It’s been two years since Governor Rick Snyder followed the lead of local officials and declared a state of emergency in Flint.
Officials say progress is being made.
The governor’s Jan. 5th 2016 declaration followed similar declarations by Flint Mayor Karen Weaver (Dec. 14th, 2015) and the Genesee County Commission (Jan. 4th, 2016). President Obama issued his own declaration 11 days later.
At the time, tests showed lead levels in Flint tap water far exceeded the federal action level for lead (15 parts per billion).
Later this month, the state is expected to release the results of its latest six-month monitoring period of Flint tap water. Preliminary results suggest the numbers should show lead levels continue to decline to levels well within the federal standard.

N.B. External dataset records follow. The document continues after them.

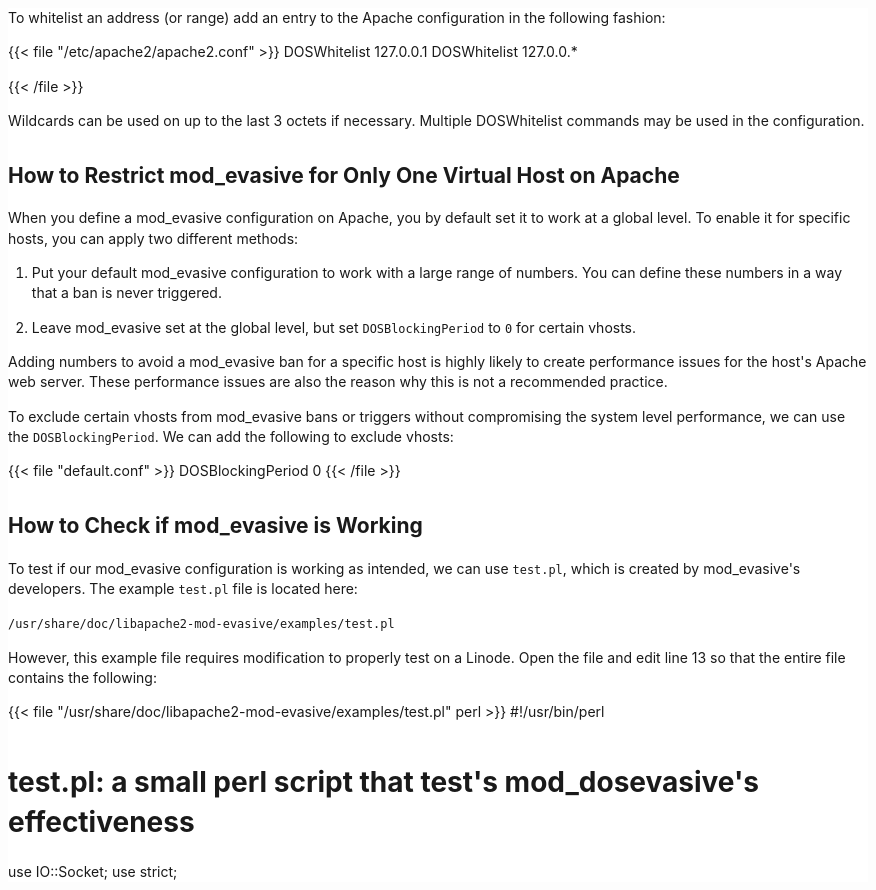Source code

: To whitelist an address (or range) add an entry to the Apache configuration in the following fashion:

{{< file "/etc/apache2/apache2.conf" >}}
DOSWhitelist 127.0.0.1
DOSWhitelist 127.0.0.*

{{< /file >}}

Wildcards can be used on up to the last 3 octets if necessary. Multiple DOSWhitelist commands may be used in the configuration.

## How to Restrict mod_evasive for Only One Virtual Host on Apache

When you define a mod_evasive configuration on Apache, you by default set it to work at a global level. To enable it for specific hosts, you can apply two different methods:

1. Put your default mod_evasive configuration to work with a large range of numbers. You can define these numbers in a way that a ban is never triggered.

2. Leave mod_evasive set at the global level, but set `DOSBlockingPeriod` to `0` for certain vhosts.

Adding numbers to avoid a mod_evasive ban for a specific host is highly likely to create performance issues for the host's Apache web server. These performance issues are also the reason why this is not a recommended practice.

To exclude certain vhosts from mod_evasive bans or triggers without compromising the system level performance, we can use the `DOSBlockingPeriod`. We can add the following to exclude vhosts:

{{< file "default.conf" >}}
<IfModule mod_evasive24.c>
    DOSBlockingPeriod 0
</IfModule>
{{< /file >}}

## How to Check if mod_evasive is Working

To test if our mod_evasive configuration is working as intended, we can use `test.pl`, which is created by mod_evasive's developers. The example `test.pl` file is located here:

    /usr/share/doc/libapache2-mod-evasive/examples/test.pl

However, this example file requires modification to properly test on a Linode. Open the file and edit line 13 so that the entire file contains the following:

{{< file "/usr/share/doc/libapache2-mod-evasive/examples/test.pl" perl >}}
#!/usr/bin/perl

# test.pl: a small perl script that test's mod_dosevasive's effectiveness

use IO::Socket;
use strict;
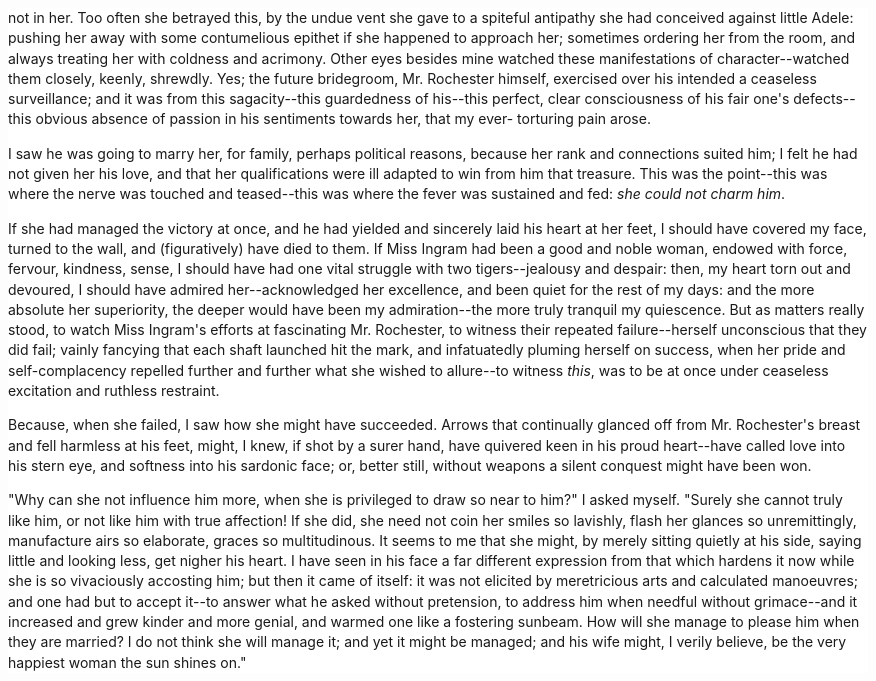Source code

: not in her.  Too often she betrayed this, by the undue vent she gave to a
spiteful antipathy she had conceived against little Adele: pushing her
away with some contumelious epithet if she happened to approach her;
sometimes ordering her from the room, and always treating her with
coldness and acrimony.  Other eyes besides mine watched these
manifestations of character--watched them closely, keenly, shrewdly.  Yes;
the future bridegroom, Mr. Rochester himself, exercised over his intended
a ceaseless surveillance; and it was from this sagacity--this guardedness
of his--this perfect, clear consciousness of his fair one's defects--this
obvious absence of passion in his sentiments towards her, that my ever-
torturing pain arose.

I saw he was going to marry her, for family, perhaps political reasons,
because her rank and connections suited him; I felt he had not given her
his love, and that her qualifications were ill adapted to win from him
that treasure.  This was the point--this was where the nerve was touched
and teased--this was where the fever was sustained and fed: _she could
not charm him_.

If she had managed the victory at once, and he had yielded and sincerely
laid his heart at her feet, I should have covered my face, turned to the
wall, and (figuratively) have died to them.  If Miss Ingram had been a
good and noble woman, endowed with force, fervour, kindness, sense, I
should have had one vital struggle with two tigers--jealousy and despair:
then, my heart torn out and devoured, I should have admired
her--acknowledged her excellence, and been quiet for the rest of my days:
and the more absolute her superiority, the deeper would have been my
admiration--the more truly tranquil my quiescence.  But as matters really
stood, to watch Miss Ingram's efforts at fascinating Mr. Rochester, to
witness their repeated failure--herself unconscious that they did fail;
vainly fancying that each shaft launched hit the mark, and infatuatedly
pluming herself on success, when her pride and self-complacency repelled
further and further what she wished to allure--to witness _this_, was to
be at once under ceaseless excitation and ruthless restraint.

Because, when she failed, I saw how she might have succeeded.  Arrows
that continually glanced off from Mr. Rochester's breast and fell
harmless at his feet, might, I knew, if shot by a surer hand, have
quivered keen in his proud heart--have called love into his stern eye,
and softness into his sardonic face; or, better still, without weapons a
silent conquest might have been won.

"Why can she not influence him more, when she is privileged to draw so
near to him?" I asked myself.  "Surely she cannot truly like him, or not
like him with true affection!  If she did, she need not coin her smiles
so lavishly, flash her glances so unremittingly, manufacture airs so
elaborate, graces so multitudinous.  It seems to me that she might, by
merely sitting quietly at his side, saying little and looking less, get
nigher his heart.  I have seen in his face a far different expression
from that which hardens it now while she is so vivaciously accosting him;
but then it came of itself: it was not elicited by meretricious arts and
calculated manoeuvres; and one had but to accept it--to answer what he
asked without pretension, to address him when needful without grimace--and
it increased and grew kinder and more genial, and warmed one like a
fostering sunbeam.  How will she manage to please him when they are
married?  I do not think she will manage it; and yet it might be managed;
and his wife might, I verily believe, be the very happiest woman the sun
shines on."
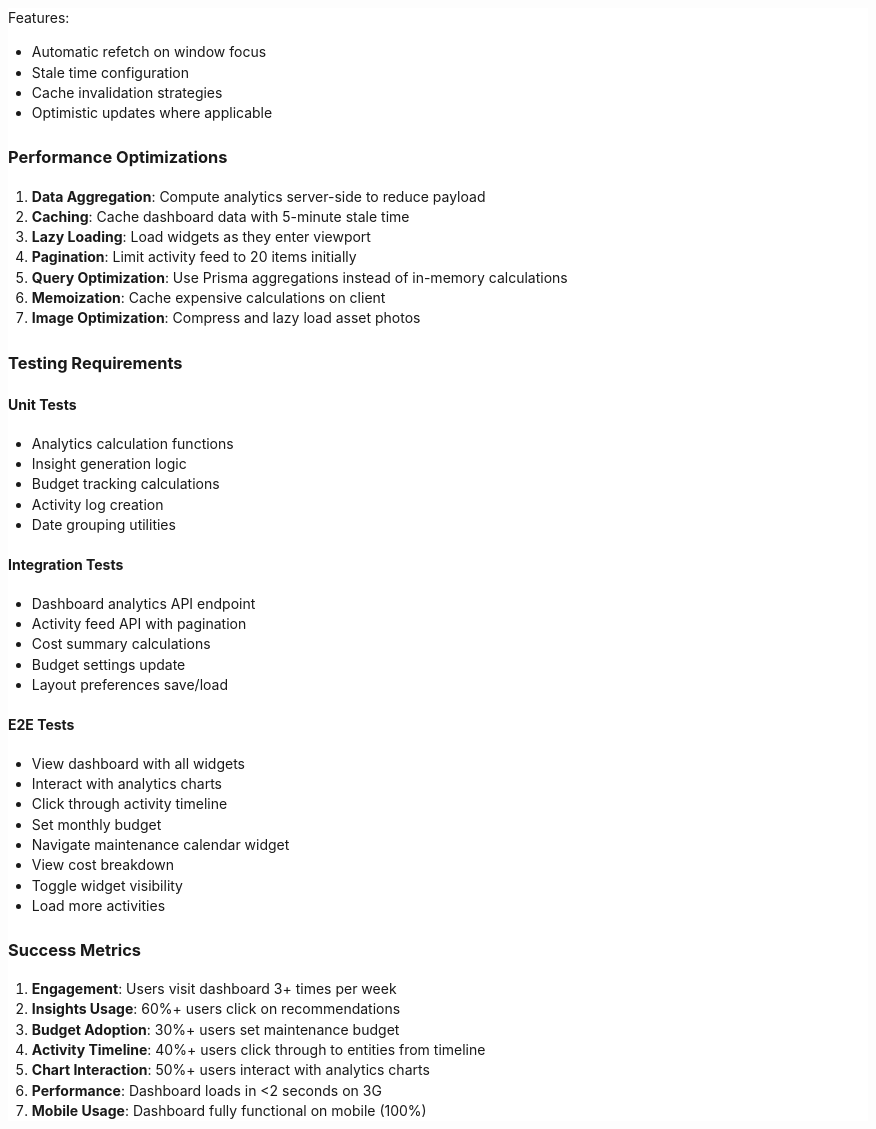 Features:

- Automatic refetch on window focus
- Stale time configuration
- Cache invalidation strategies
- Optimistic updates where applicable

### Performance Optimizations

1. **Data Aggregation**: Compute analytics server-side to reduce payload
2. **Caching**: Cache dashboard data with 5-minute stale time
3. **Lazy Loading**: Load widgets as they enter viewport
4. **Pagination**: Limit activity feed to 20 items initially
5. **Query Optimization**: Use Prisma aggregations instead of in-memory calculations
6. **Memoization**: Cache expensive calculations on client
7. **Image Optimization**: Compress and lazy load asset photos

### Testing Requirements

#### Unit Tests

- Analytics calculation functions
- Insight generation logic
- Budget tracking calculations
- Activity log creation
- Date grouping utilities

#### Integration Tests

- Dashboard analytics API endpoint
- Activity feed API with pagination
- Cost summary calculations
- Budget settings update
- Layout preferences save/load

#### E2E Tests

- View dashboard with all widgets
- Interact with analytics charts
- Click through activity timeline
- Set monthly budget
- Navigate maintenance calendar widget
- View cost breakdown
- Toggle widget visibility
- Load more activities

### Success Metrics

1. **Engagement**: Users visit dashboard 3+ times per week
2. **Insights Usage**: 60%+ users click on recommendations
3. **Budget Adoption**: 30%+ users set maintenance budget
4. **Activity Timeline**: 40%+ users click through to entities from timeline
5. **Chart Interaction**: 50%+ users interact with analytics charts
6. **Performance**: Dashboard loads in <2 seconds on 3G
7. **Mobile Usage**: Dashboard fully functional on mobile (100%)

Flint Mayor Karen Weaver says “it does appear from the testing that the water quality in Flint has improved tremendously as it relates to lead”. The mayor also cites the replacement of more than 6,000 lead service lines during the past two years. The city hopes to replace another 12,000 lead pipes connecting homes and businesses to city water mains over the next two years.

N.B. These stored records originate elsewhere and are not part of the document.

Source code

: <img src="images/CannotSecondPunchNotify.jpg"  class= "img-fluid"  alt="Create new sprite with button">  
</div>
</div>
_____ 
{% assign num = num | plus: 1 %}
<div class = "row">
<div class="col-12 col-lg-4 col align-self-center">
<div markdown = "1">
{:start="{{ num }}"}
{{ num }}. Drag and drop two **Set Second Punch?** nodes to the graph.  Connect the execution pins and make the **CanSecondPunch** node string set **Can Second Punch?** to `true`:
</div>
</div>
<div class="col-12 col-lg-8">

But Weaver adds more must be done to make “needed repairs and improvements to the city’s infrastructure.”
Overall, governor’s spokesman Ari Adler says, “Flint has come a long way in the past two years”.

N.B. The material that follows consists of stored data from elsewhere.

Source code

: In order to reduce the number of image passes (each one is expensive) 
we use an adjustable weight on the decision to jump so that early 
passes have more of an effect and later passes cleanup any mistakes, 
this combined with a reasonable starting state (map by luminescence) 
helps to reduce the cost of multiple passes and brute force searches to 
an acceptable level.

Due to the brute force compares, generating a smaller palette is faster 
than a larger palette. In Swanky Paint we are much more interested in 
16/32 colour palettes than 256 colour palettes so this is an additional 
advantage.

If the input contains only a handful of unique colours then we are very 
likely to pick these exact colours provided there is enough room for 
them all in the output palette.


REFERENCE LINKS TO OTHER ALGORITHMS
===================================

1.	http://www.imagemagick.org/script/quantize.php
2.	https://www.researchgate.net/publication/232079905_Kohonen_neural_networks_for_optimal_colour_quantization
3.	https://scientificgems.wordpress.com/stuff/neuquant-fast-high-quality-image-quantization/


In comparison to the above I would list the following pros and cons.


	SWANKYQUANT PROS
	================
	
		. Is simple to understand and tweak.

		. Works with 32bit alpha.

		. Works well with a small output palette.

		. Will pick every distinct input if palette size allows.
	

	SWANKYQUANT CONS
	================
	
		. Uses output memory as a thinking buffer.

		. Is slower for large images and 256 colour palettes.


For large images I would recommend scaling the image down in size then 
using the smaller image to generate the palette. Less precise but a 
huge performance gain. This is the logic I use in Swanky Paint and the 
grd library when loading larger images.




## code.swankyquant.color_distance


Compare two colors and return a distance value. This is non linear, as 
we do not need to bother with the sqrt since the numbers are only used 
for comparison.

Gov. Snyder and his team continue to focus on improving the water quality of Flint, as well as the overall quality of life for Flint residents,” says Adler. “Through more than $350 million in state taxpayer funding, Flint has seen a resurgence in economic development as well as increased availability of healthcare, nutritional offerings, and educational resources.”
But many Flint residents still don’t believe their tap water is safe to drink. People continue to stop at local distribution centers to pick up free cases of bottled water.